Yingli records significant Q2 net loss; lowers FY shipment guidance29. August 2012 | Industry & Suppliers, Markets & Trends | By: Becky Beetz
Continuing its battle with the tumultuous solar market conditions, Yingli Green Energy Holding Company Limited has recorded a massive Q2 2012 net loss and decreased revenues. For the full year, the company has lowered its photovoltaic module shipment guidance.
While Yingli posted relatively positive Q1 2012 financial results, the Chinese photovoltaic module manufacturer saw its situation worsen as the year progressed into Q2. Continuing falling module prices were said to be a main reason for the declines.
Specifically, having improved its net loss from RMB 3.8 billion in Q4 2011, to RMB 283.2 million in Q1 2012, it saw earnings spiral downward to hit RMB -608 million (US$-95.7 million) in Q2 2012. This compares to a net income of RMB 392 million in Q2 2011.
Meanwhile, Q2 2012 loss per ordinary share and per American depositary share (ADS) was RMB 3.66 ($0.58), compared to RMB 1.82 in Q1 2012, and diluted earnings per ordinary share and ADS of RMB 2.34 in Q2 2011.
Net revenues for the quarter also declined, from RMB 3.15 billion in Q1 2012, and RMB 4.4 billion in Q2 2011, to RMB 3.1 billion ($488.5 million). "The contribution to total net revenues from increased shipment in this quarter was offset by an industry-wide decline in the average selling prices of PV modules," said Yingli in a statement released.
Of this, photovoltaic module sales were said to have reached RMB 3 billion ($477 million) in Q2 2012, compared to RMB 3.1 billion in Q1 2012, and RMB 4.3 billion in Q1 2012. Despite the decrease in sales, module shipments were said to have sequentially increased by 13.7%. The company declined to provide any concrete figures, however. Photovoltaic system sales have continued to grow, on the other hand, to reap RMB 13 million ($2 million) in Q2 2012, compared to RMB 10 million in Q1 2012 and RMB 5 million in Q2 2011.
Liansheng Miao, chairman and CEO said Europe continued to represent Yingli’s largest market, although "solid" growth was seen in the U.S., and demand in China picked up. "We expect to see a significant increase of demand in China in the second half of this year, especially from September to November," he added.
Q2 2012 operating expenses also took a negative trajectory, rising to RMB 468.2 million ($73.7 million), from RMB 380 million in Q1 2012 and RMB 443.7 million in Q2 2011. "The increase in operating expenses from the previous quarter was mainly due to the increased selling expenses attributable to the growth in PV module shipment and an increase in overseas freight expenses per unit," said Yingli.

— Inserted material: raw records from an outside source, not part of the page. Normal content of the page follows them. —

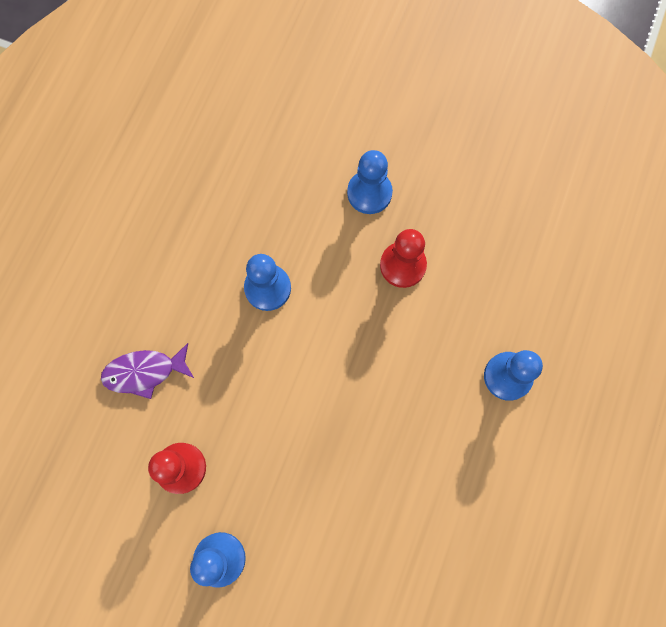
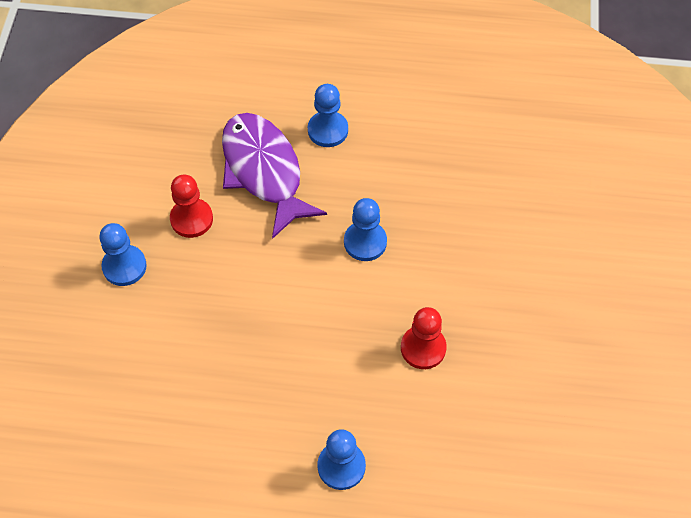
camera: 75 degrees right, 15 degrees down
(145, 372) = (264, 171): purple fish -> purple fish, size x1.87
(369, 193) = (486, 303): blue pawn -> blue pawn (328, 130)

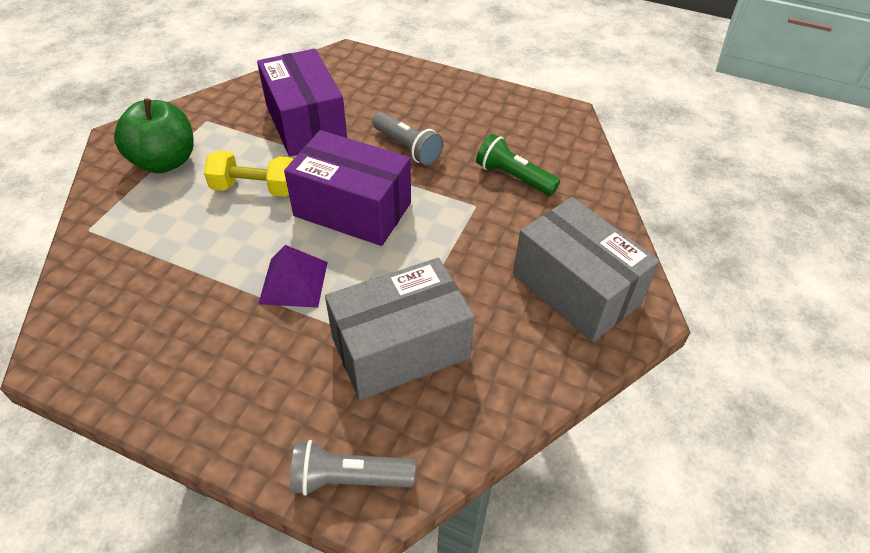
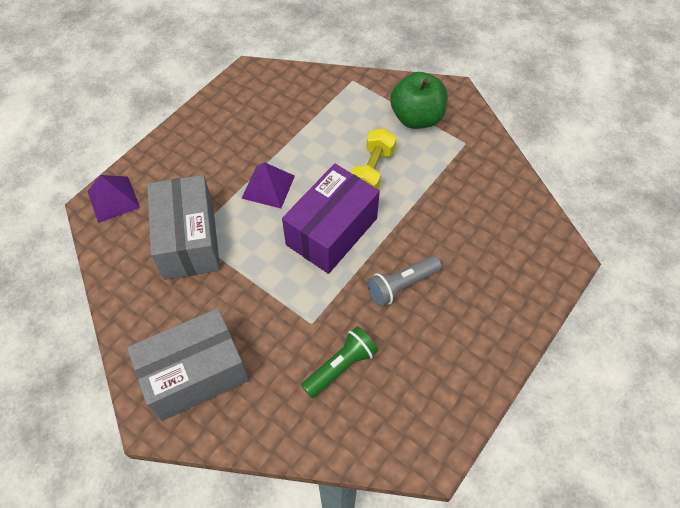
camera: 105 degrees right, 10 degrees up
(306, 123) = (450, 211): purple box -> none
(348, 478) = (113, 199): grey flashlight -> purple pyramid

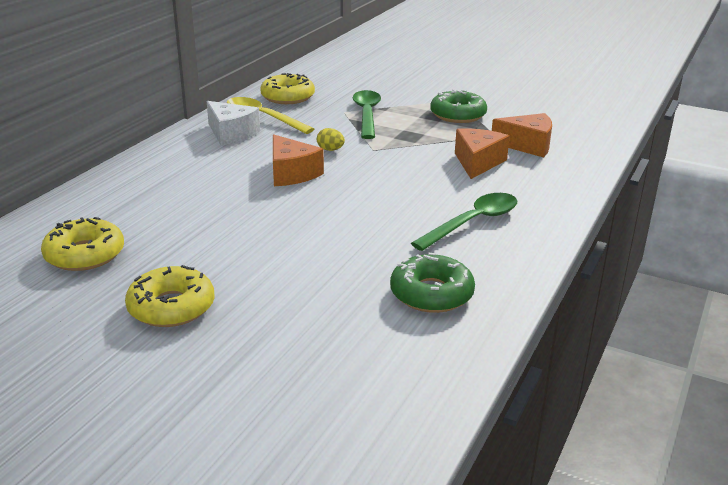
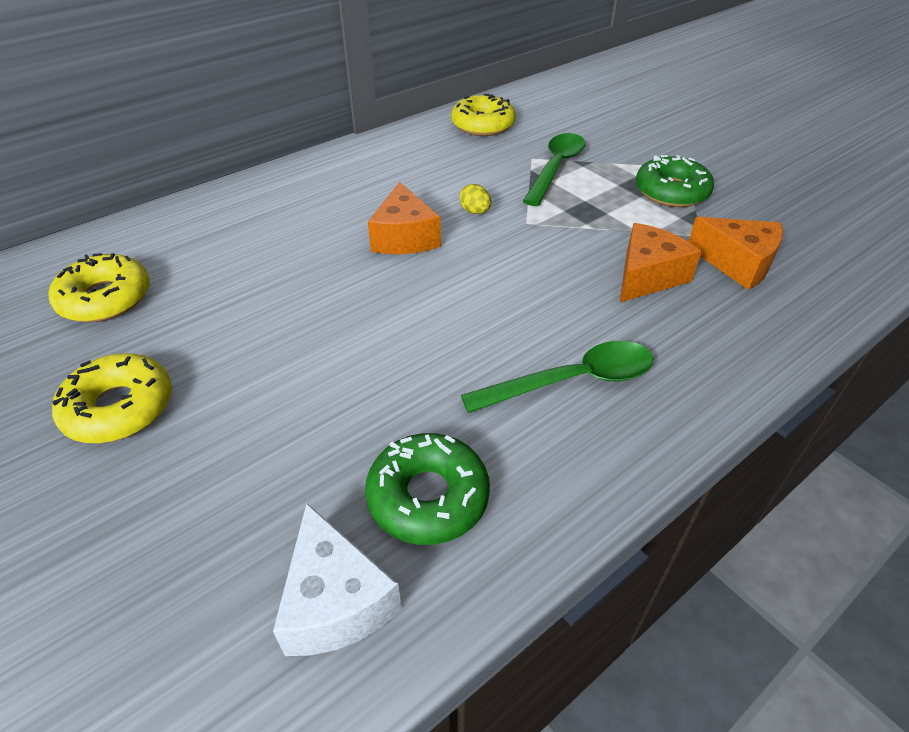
camera: 25 degrees right, 15 degrees up
(231, 134) = (383, 164): white cheese -> white cheese (335, 601)
(263, 117) = (434, 148): yellow spoon -> none

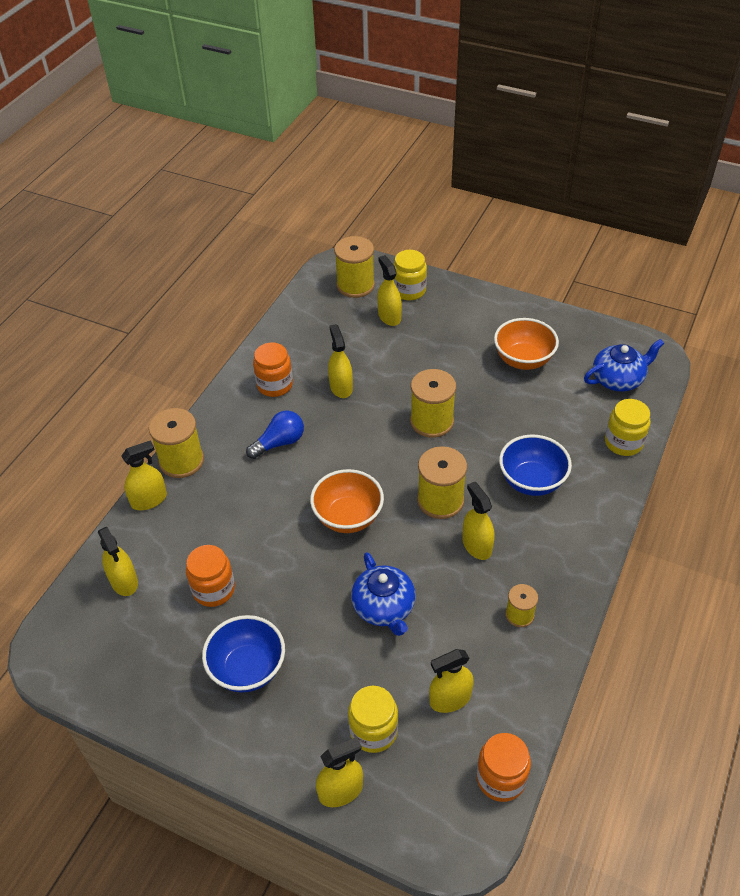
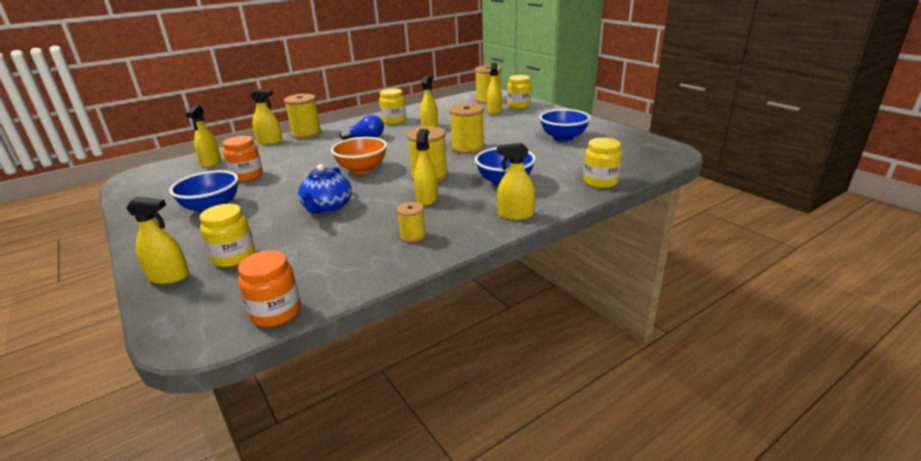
camera: 30 degrees right, 20 degrees down
(275, 385) = (394, 121): orange jar -> yellow jar
(450, 699) = (304, 259): yellow spray bottle -> yellow spray bottle (515, 215)
(523, 360) = (563, 138): orange bowl -> blue bowl
(618, 379) = (628, 156): blue teapot -> none

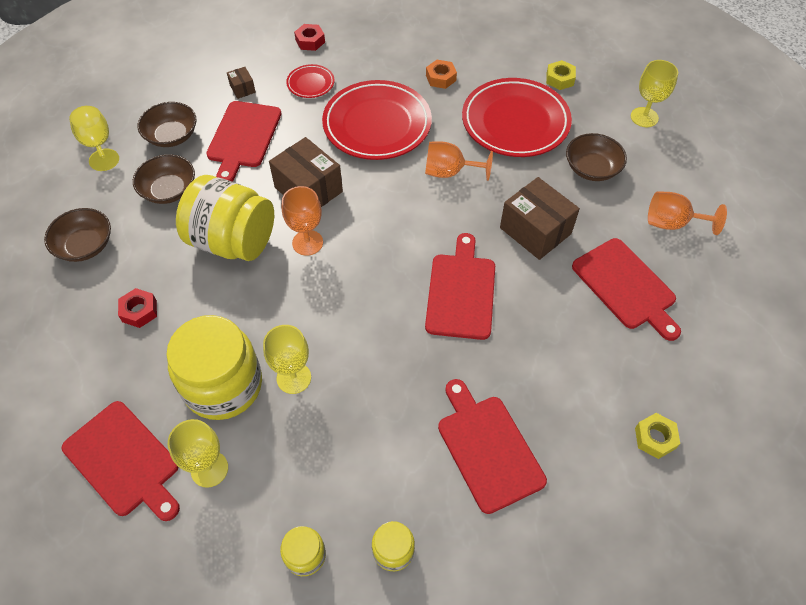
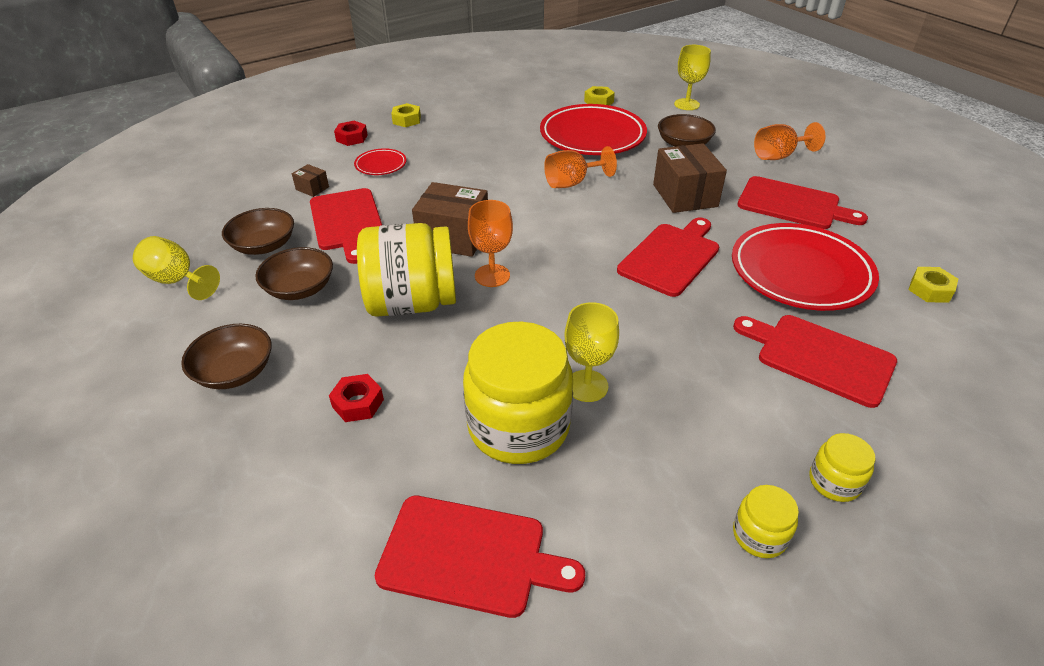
camera: 30 degrees left, 15 degrees down
(209, 469) = (578, 510): yellow goblet -> none
(369, 36) = (406, 120): none -> yellow nut
(377, 125) = (474, 173): red plate -> red plate (800, 272)
(441, 78) = (500, 128): orange nut -> none
(461, 292) = (671, 257): red cutting board -> red cutting board turned 60 degrees clockwise
(535, 231) = (685, 195): brown box -> brown box turned 60 degrees clockwise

This saw Q2 2012 operating loss fall significantly to RMB 326.7 million ($51.4 million), compared to a loss of RMB 134.7 million in Q1 2012, and an income of RMB 526.4 million in Q2 2011, and an operating margin of negative 10.5%, compared to negative 4.3% and 12%, respectively.
Gross profit also tumbled in Q2 2012 to hit RMB 141.5 million ($22.3 million), compared to RMB 245.2 million in Q1 2012, and RMB 970.1 million in Q2 2011, and gross margin fell from 7.8% in Q1 2012 and 22.1% in Q2 2011, to 4.6%.
Due to the weak conditions, Yingli has lowered its full year photovoltaic module shipment guidance from between 2.4 and 2.5 GW, to 2.1 to 2.2 GW, thus representing an annual increase of 30.9 to 37.2%, as opposed to an increase of over 50%.
"We are confident to bring non-polysilicon cost down to below US$0.50 per watt by the end of this year," said Miao, adding, "In addition to the challenges from feed-in-tariff adjustments, excessive module supply and the ongoing anti-dumping and countervailing investigations in the U.S., the anticipated anti-dumping investigation in the EU has brought more pressure and uncertainties to the solar industry."